– Я восхищен вами. У вас очень расчетливый ум. Не каждая девушка вашего положения будет так тщательно заметать следы, – неожиданно высказался Эдриан.
– Я… ну… – Стефани пыталась подобрать слова, но потом решила, что оправдываться ей не за что. Поэтому подскочила с кровати и громко возмутилась: – При чем тут это?
– На вашем месте я попросту не стал бы пить эту гадость. Думаю, многие представители вашего круга поступили бы именно так. К чему скрывать свой отказ, будто ваше нежелание – преступление?
Стефани гневно выдохнула. Настоящая причина подобного поведения крылась в том, что она не хотела, чтобы отец узнал о ее отказе пить лекарство. Это могло разволновать его еще сильнее. Но признаться в этом интенданту она посчитала постыдным. Еще назовет ее папиной дочкой.
– Хотите сказать, что я веду себя далеко не подобающе своему положению? – Его спокойно-отрешенное лицо заставило ее возмутиться. Кто он такой и почему позволяет себе судить ее поступки? Да еще ссылаться на принадлежность к сословию. – Месье, вы шутите надо мной или говорите серьезно?
Эдриан смотрел, как крылья ее милого носика раздуваются от нахлынувших эмоций. Ему следовало бы извиниться, тем более что перед ним сидела дочь влиятельного графа – самого губернатора провинции. Обидеть девушку означало попрощаться с благосклонностью ее отца. Но интендант не смог удержаться от того, чтобы еще сильнее раззадорить юную особу.
– Конечно, я серьезен, мадемуазель. – Он состроил озадаченную мину. – Я всего-навсего пытаюсь понять причины вашего непослушания. И почему вы его скрываете от других.
Стефани захлопнула рот и всмотрелась в небесную лазурь глаз собеседника, которые показались ей до безобразия нахальными.
Эдриан моргнул. Совесть умоляла его остановиться, но тщетно.
– Поймите, необходимо выяснить, насколько вы можете быть честной, чтобы понимать, сколько правды в ваших словах. Ведь у нас допрос.
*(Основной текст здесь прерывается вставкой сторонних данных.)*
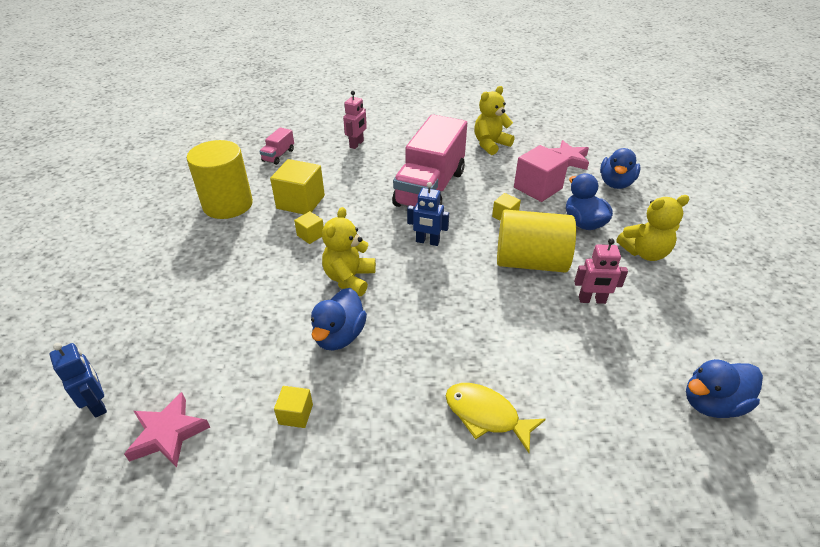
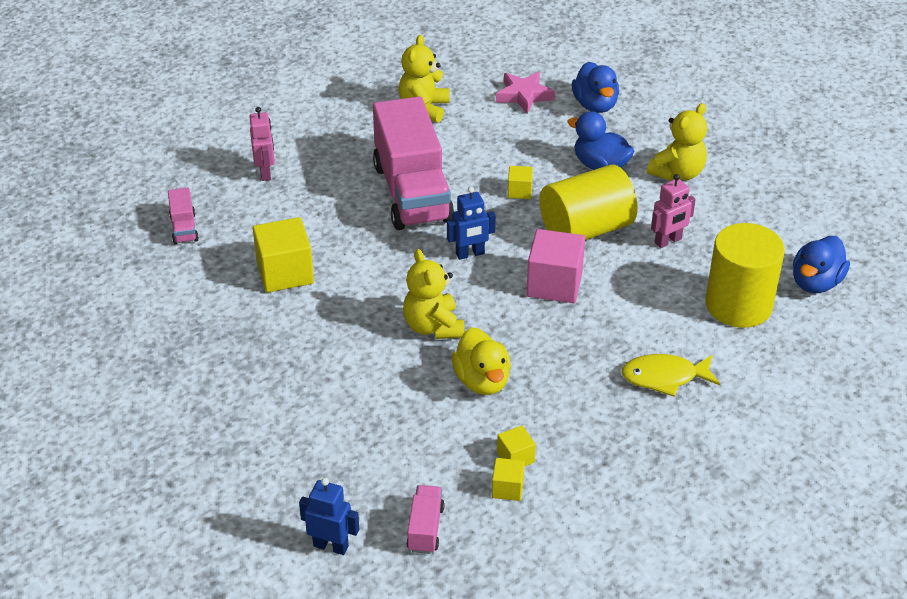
camera: 35 degrees left, 0 degrees up
pink star [124,392,210,468] -> pink truck [406,485,445,554]
yellow cylinder [187,140,253,219] -> yellow cylinder moved to [705,223,785,328]
yellow cube [294,211,324,244] -> yellow cube moved to [492,458,525,501]
blue duck [311,288,367,350] -> yellow duck [452,327,511,395]
pink cube [514,145,569,202] -> pink cube moved to [527,229,585,303]

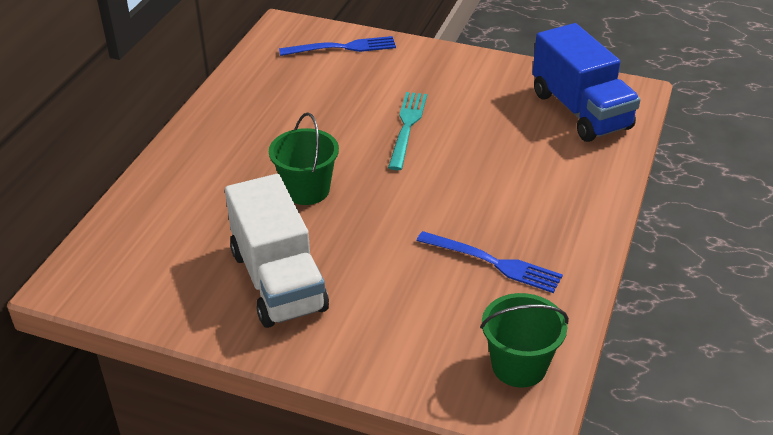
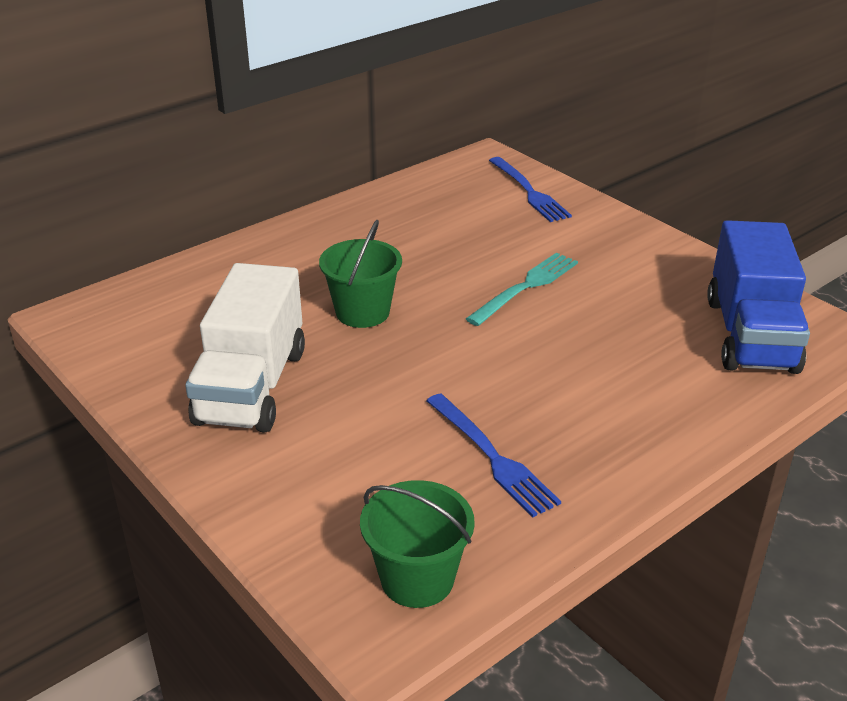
camera: 30 degrees right, 5 degrees down
blue fork [279,36,396,56] -> blue fork turned 45 degrees clockwise [489,157,572,222]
– Именно! Допрос! – Стефани рассердилась. Он почти что назвал ее лгуньей. Девушка шагнула к нему, руки сжались в кулаки. Взгляд упал на стол, где лежали аккуратно разложенные бумаги и перья. Захотелось сбросить их, растоптать, разлить чернила. Но вместо этого она процедила: – Вы интендант. Вы должны уметь отличать правду от лжи, а если не умеете, так это ваша проблема. А я не собираюсь раскрывать причины своего поведения. Тем более слушать, что веду себя как-то не так. Задавайте вопросы по существу.
– Мадемуазель, примите мои извинения за настырность, но это был вопрос по существу. Я поинтересовался, почему вы решили вылить лекарство, потому что хотел знать причину поступка. А вы начали рассказывать не о причине, а о том, почему избрали такой способ избавиться от него. По факту вы так и не ответили на мой вопрос.
Эдриан сидел неподвижно, как гора. Уголки рта так и норовили дернуться и выдать улыбку, но он держался.
Стефани ненавидящим взглядом уставилась на мужчину. Она поводила нижней челюстью из стороны в сторону, чувствуя себя глупо. Девушка хотела ответить ему что-нибудь гадкое, изощренное и язвительное. Возможно, даже обидное, чтобы заставить его мучиться так же, как он – ее. Но никаких слов на ум не пришло. А желание перевернуть все вверх дном усиливалось. Если бы Стефани могла, она бы сожгла его бумаги взглядом.
– Я решила, что не буду принимать лекарство, так как у меня от него кошмары, – недовольно проворчала Стефани, и тут ее осенило. Вперев руки в бока, она деловито добавила: – Между прочим, месье, я ответила на ваш вопрос. Вы спросили, почему я решила вылить лекарство в окно, и я ответила. Вы не спрашивали, почему я не стала его пить.
– Разве? – удивился Эдриан, стараясь выглядеть спокойным, но внутренне растерявшись. Неужели он что-то перепутал?
– Записывайте вопросы на бумагу, как положено. Может быть, тогда вы не будете забывать, о чем спрашивали.
Взгляды встретились: зимнее небо против сочной зелени. Стефани ощутила вкус победы. Она выиграла эту партию, и ему придется признать поражение.
Эдриан театрально отложил перо.
– Протокол буду читать не только я, – сухо заметил он.